The Law
July/August 2000
Litigation
By Tom Williams
The major oil companies are relying excessively on lawyers
to sort out problems with their dealers, which could easily be solved
in the field by more astute management. This is wasting time, money
and energy.
Australia is an increasingly litigious place. It appears
that, after the United States, Australia maybe the second most litigious
country in the world.
There may be a number of reasons for this. A multitude
of Courts and Tribunals in which matters can be heard, governments at
local, state and federal level pushing out numerous laws that often
conflict but are designed placate everyone.
An increasingly aggressive and competitive society where
people push matters to the boundaries or fail to take into account the
other persons point of view, people failing to discuss things with each
other, or people who are failing to address commercial reality and looking
for scapegoats. Further, deregulation and the global economy increasingly
means to many people a quick erosion of rights that their parents and
grandparents have spent securing over a hundred and fifty years means
that many people are angry.
The Service Station/Oil/Convenience Store Industry has
many litigants. This is unfortunate. For all the talk about OilCode,
Mediation in the 80ís and 90ís, they have in effect been dismal failures
because they are vague and uncertain, have no teeth and do little to
stop excesses of self interest. The whole debate in respect of these
matters is being overshadowed by academics who are not in business and
have a very destructive notion of consumerism and competition in which
in the end will not support a viable petroleum industry. Often what
people are concerned about are symbolic statements and with things looking
good and not with practical outcomes. This has coloured management and
business practices in the oil industry in the last twenty years.
Clearly, in respect of any dispute, be it commercial or
otherwise, one should always attempt early on to settle. Any person
in business, is not in business to litigate. If after various attempts
to settle have proved unsuccessful then litigation should be contemplated,
only after all other alternatives have been exhausted. There should
be a strategy in respect of the litigation and it must serve some useful
purpose. People should not litigate because they are angry. Any decision
to litigate should take into account the following, cost, management
down time, impact upon lifestyle and your business.

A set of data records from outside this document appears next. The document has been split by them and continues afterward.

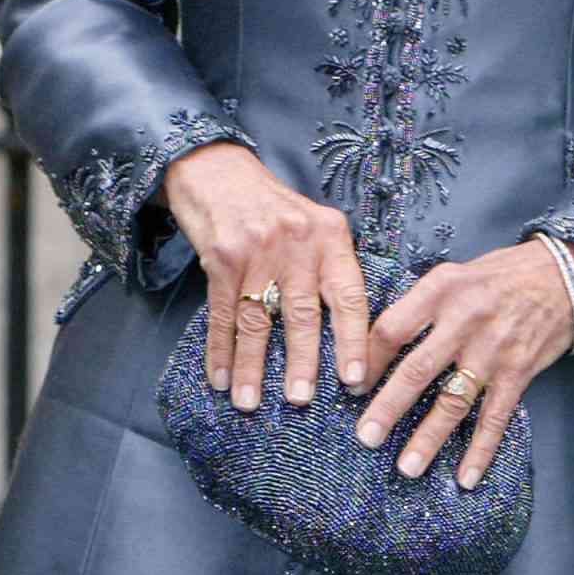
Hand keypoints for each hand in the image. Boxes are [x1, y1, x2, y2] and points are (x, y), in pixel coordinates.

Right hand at [162, 142, 369, 412]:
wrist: (218, 171)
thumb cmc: (273, 207)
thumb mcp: (313, 224)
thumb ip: (328, 266)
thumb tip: (346, 332)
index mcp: (331, 235)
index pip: (349, 293)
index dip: (353, 339)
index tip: (355, 379)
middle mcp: (298, 242)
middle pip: (304, 313)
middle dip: (303, 363)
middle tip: (302, 400)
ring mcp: (258, 250)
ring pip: (259, 320)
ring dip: (254, 367)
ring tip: (252, 403)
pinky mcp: (221, 257)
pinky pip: (221, 314)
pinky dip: (220, 350)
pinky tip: (220, 378)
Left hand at [355, 240, 573, 489]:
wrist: (565, 274)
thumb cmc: (502, 274)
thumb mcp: (457, 273)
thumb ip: (423, 305)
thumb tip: (380, 344)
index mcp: (443, 288)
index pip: (392, 327)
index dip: (368, 360)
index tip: (352, 386)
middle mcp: (465, 319)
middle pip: (417, 369)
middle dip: (388, 407)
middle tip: (365, 437)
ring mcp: (493, 348)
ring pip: (454, 400)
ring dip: (428, 438)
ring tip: (406, 468)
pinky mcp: (519, 371)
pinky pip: (495, 417)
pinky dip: (481, 450)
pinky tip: (466, 477)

Often persons embarking upon litigation have failed to
understand or articulate their complaint. Many clients are deeply upset
about their situation and may in many instances be losing money, however,
do not themselves have a cause of action against anyone. In such circumstances,
people must understand what their complaint is, and why it is the responsibility
of someone else to resolve that complaint. For example, just because
you are losing money, does not mean that you have a case. The loss of
money must be directly attributable to some breach of duty or contract,
representation or unfairness by some other party.
Whilst people might have a legitimate complaint many persons
are unable to be successful litigants because they do not have the required
level of proof to prove their case. Accordingly in commercial dealings,
one must retain file notes, letters, documents, contracts and keep detailed
records if a person can argue its case.
The most successful litigants are people who have something
to say and can prove it in a detailed way.
Often oil companies engage in litigation against their
franchisees and distributors, for ridiculous and uncommercial reasons.
In many instances rather than pay a dealer or distributor fifty thousand
dollars for some wrong committed years earlier, the oil company will
endeavour to hide the matter for a number of years and then engage an
army of lawyers and consultants and spend half a million dollars to
protect fifty thousand dollars. This is increasingly the case. The reasons
perhaps for this is that in a lot of cases no one is aware of the real
nature of the dispute and do not have a firm understanding of the business.
Further, the insecurity of employment of the average oil
company employee has meant that they fail to make decisions and do not
wish to take on the responsibility or negativity for any dispute, even
if this makes it good leadership or saves the company money.
Resolution of many disputes are delayed because it gives
some employees with nothing to do, something to do. Armed with consultants
and lawyers one can argue all sorts of things about nothing. If one
did a cost benefit analysis between settling and resolving a dispute
early in terms of money and down time as opposed to protracted litigation,
clearly it is obvious that the dispute should be settled early. However,
there does not appear to be such deep thinkers in many of our oil companies
who wish to look more after their own bottoms rather than the bottom
line. Paying $450.00 per hour for a city based external litigation lawyer
demonstrates a failure of the Oil Company to do business, handle issues
and look after its own affairs, and wastes money that could be used
for investment in the business. Moreover, it demonstrates that the Oil
Company employs the wrong people who do not understand the value of
money, (as it is not their money), who donít get involved.